Cela pourrait entraîner une baisse de la récolte de blé russe d'environ 1,5 % par rapport à l'année précédente, à près de 80 millions de tonnes.
Les inquiétudes concernant une récolte plus faible ont conduit le gouvernement russe à réduire le quota d'exportation à 11 millions de tonnes entre le 15 février et le 30 juin de l'année prochaine. Cela représente une baisse par rapport aux 29 millions de tonnes de la même période cette année.
SovEcon prévoit que les exportations russes de blé en décembre 2024 se situeront entre 3,3 et 3,5 millions de tonnes, contre 4,1 millions de tonnes en novembre.
La baisse mensuelle de 17 % des exportations de blé russes est attribuée à une baisse de la rentabilité, a déclaré SovEcon.
« Au cours des dernières semaines, la rentabilité du blé pour les exportateurs a diminué en raison d’une augmentation des taxes à l’exportation », a déclaré Andrey Sizov, directeur général de SovEcon, dans une note.
SovEcon prévoit les exportations russes de blé pour la saison 2024-25 à 44,1 millions de tonnes, tandis que le ministère américain de l'Agriculture prévoit 48,0 millions de tonnes.
Sizov a ajouté :
Selon ING, les stocks mondiaux de blé devraient atteindre leur niveau le plus bas en une décennie la saison prochaine.

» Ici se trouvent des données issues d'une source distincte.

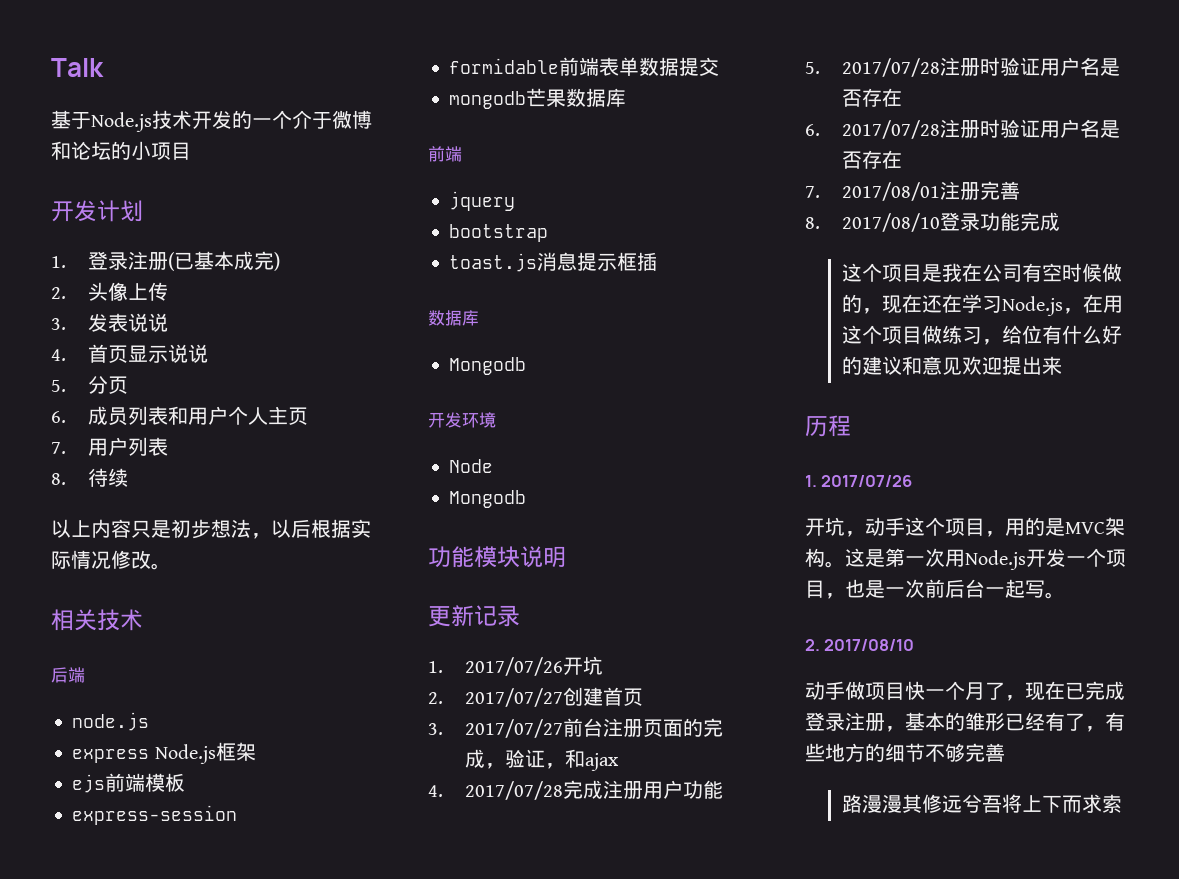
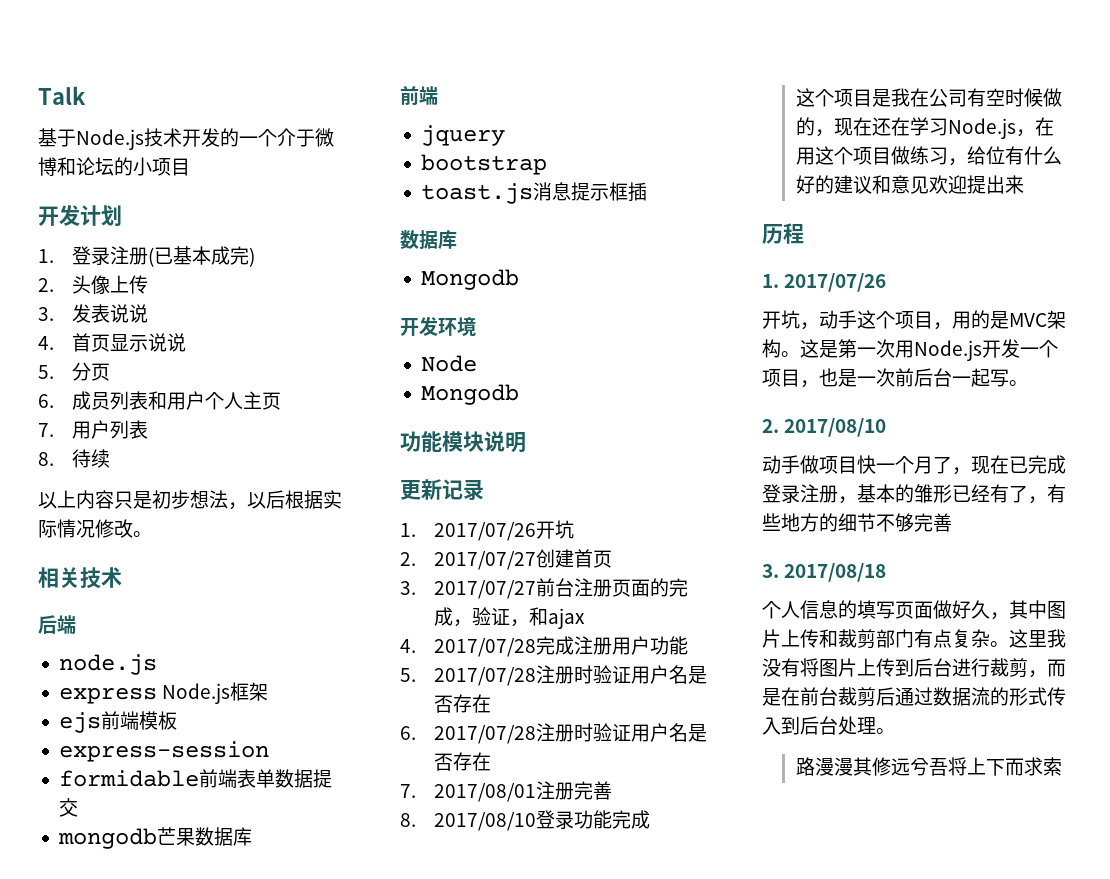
(1005, 752) none -> [762,563,887,582] [762,600,1066,620] [762,629,1066,649] [762,658,1066,678] [762,687,1066,707] [762,716,895,735] // 3. 2017/08/18 // 个人信息的填写页面做好久，其中图片上传和裁剪部门有点复杂。这里我没有将图片上传到后台进行裁剪，而是在前台裁剪后通过数据流的形式传入到后台处理。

« En conséquence, nous prévoyons que les prix du blé CBOT continueront d'augmenter jusqu'en 2025 et prévoyons actuellement que les prix moyens seront de 6 $/bu (boisseaux) au cours de l'année. Cependant, comme pour d'autres céréales, les tensions commerciales constituent un risque à la baisse », a conclu Patterson.
Au moment de la rédaction de cet article, les contrats à terme sur le blé américain étaient négociés autour de 5,6 cents la livre sur le CBOT.